Quando eu era criança costumava passar minhas férias com ele. Ele tinha um depósito de castanha. Quando eu enchia muito o saco dele, ele me mandava contar castanhas. Elas ficavam num canto do depósito. E lá ia eu contar as castanhas. Quando chegava aproximadamente na centésima, eu já estava contando com muita má vontade. Saia batendo o pé e dizendo que trabalho infantil era crime. Ele ria.

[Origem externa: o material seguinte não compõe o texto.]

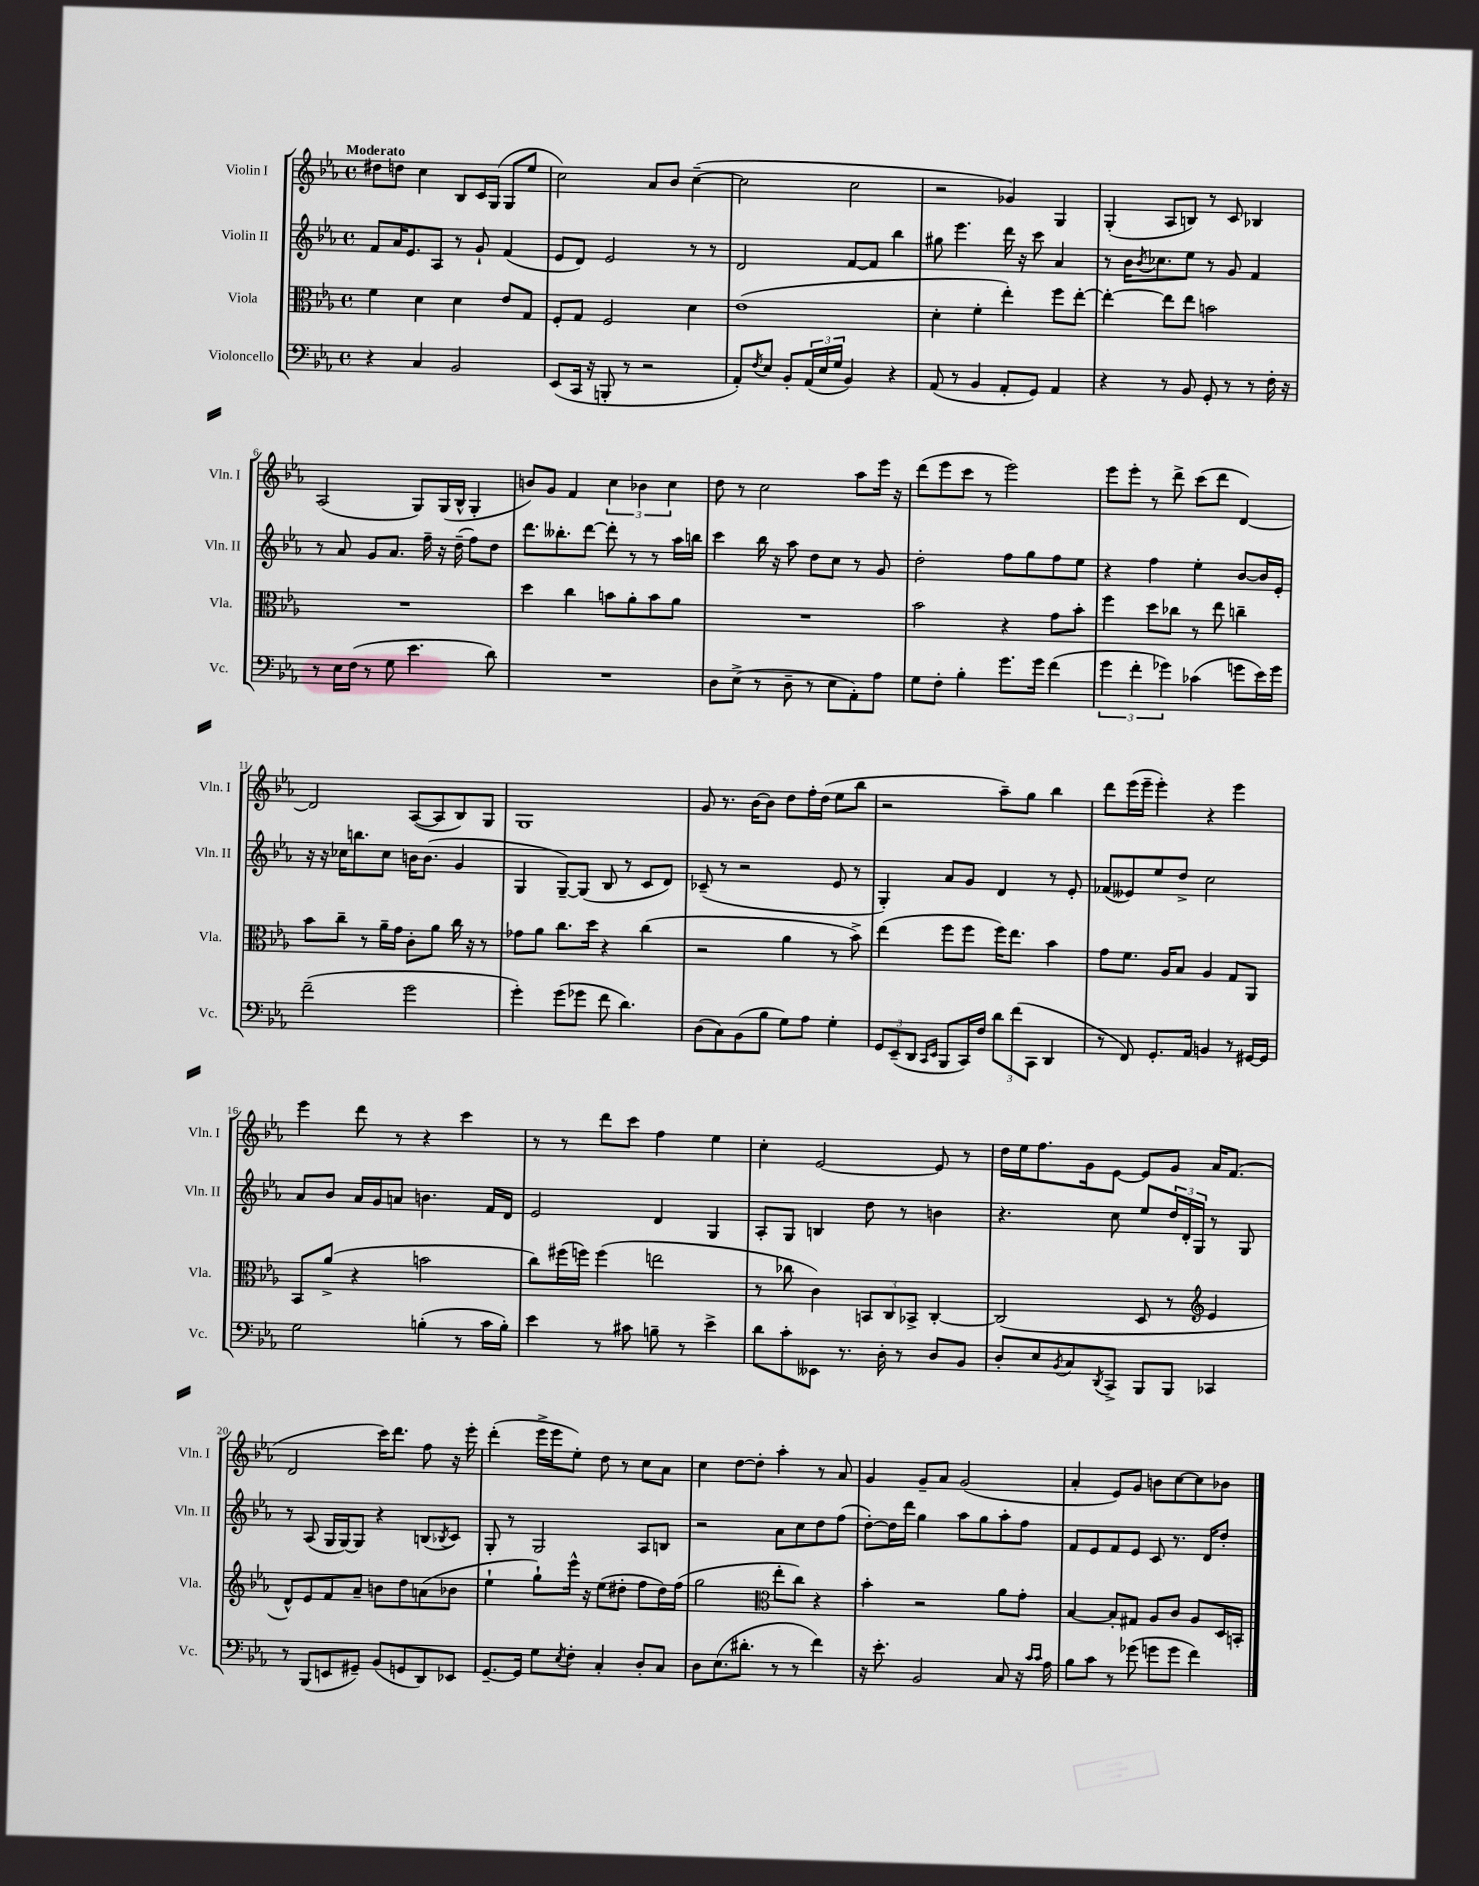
<<
\new StaffGroup <<
\new Staff = "s0" \with { instrumentName = "Violin I" shortInstrumentName = "Vln. I" } {
    \clef treble \key ees \major \defaultTimeSignature \time 4/4 \tempo "Moderato"
    dis''8 d''8 c''4 bes8 c'16 g16( g8 ees''8 |
    c''2) aes'8 bes'8 c''4~--( |
    c''2 c''2 |
    r2 ges'4) g4 |
    g4-.( aes8 b8) r8 c'8 bes4 |
    aes2( g8) g16( bes16-^ g4-. |
    b'8) g'8 f'4 \tuplet 3/2 { c''4 bes'4 c''4 } |
    d''8 r8 c''2 aes''8 ees'''16 r16 |
    d'''8( ees'''8 c'''8 r8 ees'''2) |
    ees'''8 ees'''8-. r8 d'''8-> c'''8( d'''8 d'4~) |
    d'2 aes8~( aes8 bes8) g8 |
    g1 |
    g'8 r8. bes'16~ bes'8 d''8 f''16-. d''16( ees''8 bes''8 |
    r2 aes''8--) g''8 bes''4 |
    d'''8 ees'''16( ees'''16-- ees'''4-.) r4 ees'''4 |
    ees'''4 d'''8 r8 r4 c'''4 |
    r8 r8 d'''8 c'''8 f''4 ees''4 |
    c''4-. ees'2~ ees'8 r8 |
    d''16 ees''16 f''8. g'16 ees'8~ ees'8 g'8 aes'16 f'8.( |
    d'2 c'''16) d'''8. f''8 r16 ees'''16-. |
    d'''4-.( ees'''16-> ees'''16 ees''8-.) d''8 r8 c''8 aes'8 |
    c''4 d''8~ d''8-. aes''4-. r8 aes'8 |
    g'4 g'8-- aes'8 g'2( |
    aes'4-. ees'8) g'8 b'8 c''8~ c''8 bes'8 \bar "|." |
}
\new Staff = "s1" \with { instrumentName = "Violin II" shortInstrumentName = "Vln. II" } {
    \clef treble \key ees \major \defaultTimeSignature \time 4/4
    f'8 aes'16 ees'8. aes8 r8 g'8-! f'4( |
    ees'8 d'8) ees'2 r8 r8 |
    d'2 f'8~ f'8 bes''4 |
    gis''8 ees'''4. d'''16 r16 c'''8 aes'4 |
    r8 bes'16 \acciaccatura { bes'8 } ces''8. ees''8 r8 g'8 f'4 |
    r8 aes'8 g'8 aes'8. f''16-- r16 d''16--( f''8) d''8 |
    d'''8. beses''8.-. d'''8~ d'''8-. r8 r8 aes''16 b''16 |
    c'''4 bes''16 r16 aes''8 d''8 c''8 r8 g'8 |
    d''2-. f''8 g''8 f''8 ees''8 |
    r4 f''4 ees''4-. bes'8~ bes'16 ees'16-. |
    r16 r16 ces''16 b''8. ces''8 b'16 b'8.( g'4 |
    g4 g8~--) g8( bes8 r8 c'8 d'8) |
    ces'8--( r8 r2 ees'8 r8 |
    g4-.) aes'8 g'8 d'4 r8 ees'8-. |
    fes'8( eeses'8) ees''8 d''8-> c''2 |
    aes'8 bes'8 aes'16 g'16 a'8 b'4. f'16 d'16 |
    ees'2 d'4 g4 |
    aes8-. g8 b4 d''8 r8 b'4 |
    r4. c''8 ees''8 \tuplet 3/2 { d''16 d'16-. g16 } r8 g8 |
    r8 aes8( g16 g16~) g8 r4 b8( \acciaccatura { bes8 } c'8) |
    g8-. r8 g2 aes8 b8 |
    r2 aes'8 c''8 d''8 f''8( |
    d''8~-.) d''16 d'''16 g''4 aes''8 g''8 aes''8-. f''8 |
    f'8 ees'8 f'8 ees'8 c'8 r8. d'16 d''8-. \bar "|." |
}
\new Staff = "s2" \with { instrumentName = "Viola" shortInstrumentName = "Vla." } {
    \clef alto \key ees \major \defaultTimeSignature \time 4/4
    f'4 d'4 d'4 ees'8 g8 |
    f8-. g8 f2 d'4 |
    ees'1( |
    d'4-. f'4-. ees''4-.) f''8 ees''8~-. |
    ees''4~-. ees''8 ees''8 b'2 |
    R1 |
    d''4 c''4 b'8 aes'8-. b'8 aes'8 |
    R1 |
    bes'2 r4 g'8 bes'8-. |
    f''4 d''8 ces''8 r8 ees''8 c''4-- |
    bes'8 c''8-- r8 aes'16-- g'16 c'8-. aes'8 c''16 r16 r8 |
    ges'8 aes'8 c''8. d''16 r4 c''4( |
    r2 aes'4 r8 bes'8->) |
    ees''4( f''8 f''8 f''16) ees''8. bes'4 |
    g'8 f'8. aes16 bes8 aes4 g8 aes,8 |
    bes,8 aes'8->( r4 b'2 |
    c''8) fis''16( f''16) f''4( e''2 |
    r8 ces''8 c'4) \tuplet 3/2 { b,8 c8 bes,8-> } c4~-. |
    c2( d8 r8 \clef treble ees'4 |
    d'8-^) ees'8 f'8 aes'8-- b'8 d''8 a'8( bes'8 |
    ees''4-! g''8-!) ees'''16-^ r16 ees''8( dis''8-. f''8 dis''16) f''16( |
    g''2 \clef alto ees''8-. c''8) r4 |
    bes'4-. r2 aes'8 g'8-. |
    bes4~ bes8-. gis8 aes8 c'8 aes8 d16 b,16-. \bar "|." |
}
\new Staff = "s3" \with { instrumentName = "Violoncello" shortInstrumentName = "Vc." } {
    \clef bass \key ees \major \defaultTimeSignature \time 4/4
    r4 c4 bes,2 |
    ees,8( c,16 r16 b,,8-. r8 r2 |
    aes,8-.) \acciaccatura { f8 } ees8 bes,8-. \tuplet 3/2 { aes,16( ees16 g16 } bes,4) r4 |
    aes,8( r8 bes,4 aes,8-. g,8) aes,4 |
    r4 r8 bes,8 g,8-. r8 r8 f16-. r16 |
    r8 ees16 f16( r8 g8 ees'4. d'8) |
    R1 |
    d8 ees8->( r8 d8-- r8 ees8 aes,8-.) aes8 |
    g8 f8-. bes4-. g'8. g'16 f'4( |
    \tuplet 3/2 { g'4 f'4-. ges'4) } ces'4( g'8 ees'16) g'16 |
    f'2--( g'2 |
    g'4-.) g'8( ges'8 f'8 d'4.) |
    d8( c8) bes,8( bes8 g8) aes8 g4-. |
    \tuplet 3/2 { g,8 ees,8--( d,8 } \grace { c,16 ees,16 } bes,,8 c,16) f16 \tuplet 3/2 { d'8 f'8( c,8 } d,4 |
    r8 f,8) g,8.-. aes,16 b,4 r8 gis,16~ gis,16 |
    g2 b4-.( r8 c'16 b16-.) |
    ees'4 r8 cis'8 b8-- r8 ees'4-> |
    d'8 c'8-. eeses,8 r8. d16-. r8 d8 bes,8 |
    d8-. ees8 \acciaccatura { bes,8 } c8 \acciaccatura { d,8 } c,8-> bes,,8 bes,,8 ces,4 |
    r8 bes,,8( e,8 gis,8--) bes,8( g,8 d,8) ees,8 |
    g,8.~-- g,16 g8 \acciaccatura { ees8 } f8-. c4-. d8-. c8 |
    d8 ees8.( dis'8.-. r8 r8 f'4) |
    r16 ees'8.-. bes,2 c8 r16 \grace { c'16 c'16 } aes16 |
    bes8 c'8 r8 ges'8( g'8 g'8 f'4) \bar "|." |
}
>>
>>
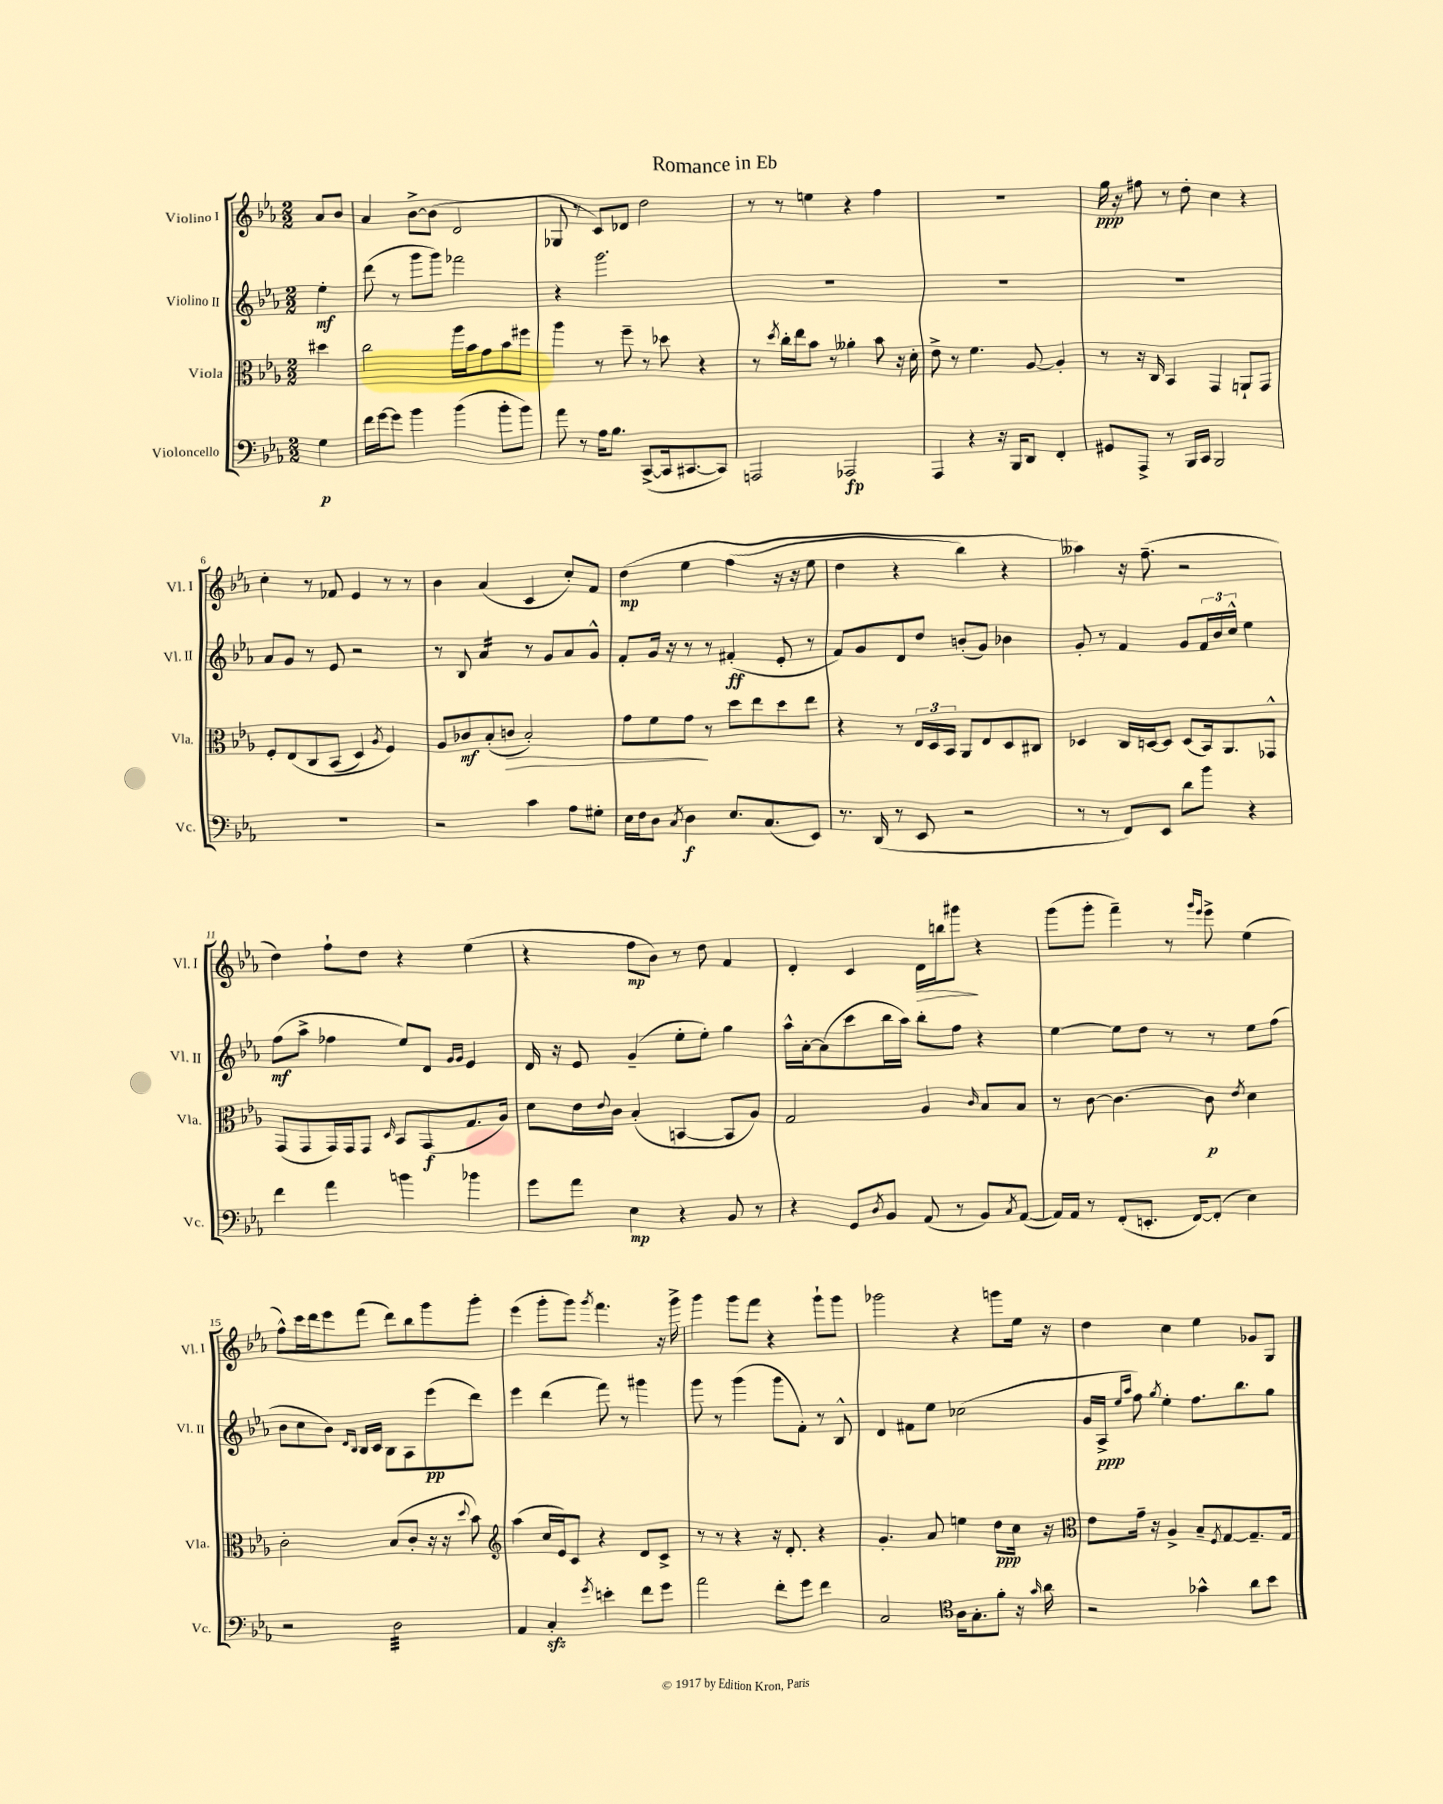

Chegou o dia da revanche. Quando ele me mandou contar castanhas, eu disse que não sabia ir muito além do número cem, e que ele precisaria me ajudar a contar. Meu avô pensou, coçou a cabeça, deu aquele risinho sábio e disse "Eu preciso do número para passar ao comprador. Como ele vai comprar sem saber quantas têm?". Sentamos os dois em frente à montanha de castanhas:
- Sabe, vô. Eu não sei como o senhor aguenta este trabalho. Queria muito saber o que o senhor faz sem mim para contar todas essas castanhas. Eu só venho aqui nas férias. Acho que é por isso que o senhor anda cansado. É muita castanha para contar.
Naquele momento meu avô sentiu que era a hora de me mostrar a vida. Foi ao fundo do depósito, pegou a balança grande e pesada. E começou a encher os sacos de castanha. Colocou sobre a balança e disse:
- Quando você não vem, eu uso isso aqui, tá vendo? O saco tem 20 quilos de castanha.
A minha boca abriu em formato de "o", era assim que eu fazia quando algo me impressionava.
- Mas e se o freguês não confiar na balança, vô. Se ele quiser saber quantas têm?
- Ele que leve e conte em casa. Se tiver faltando alguma, pode vir buscar.
E saiu pela portinha do depósito arrastando suas sandálias de couro. É assim que é meu avô, desvenda os mistérios do universo, e sai. Sai sempre enigmático, como quem disse algo que não podia dizer. Como se guardasse todos os segredos do universo, e só contasse pra mim.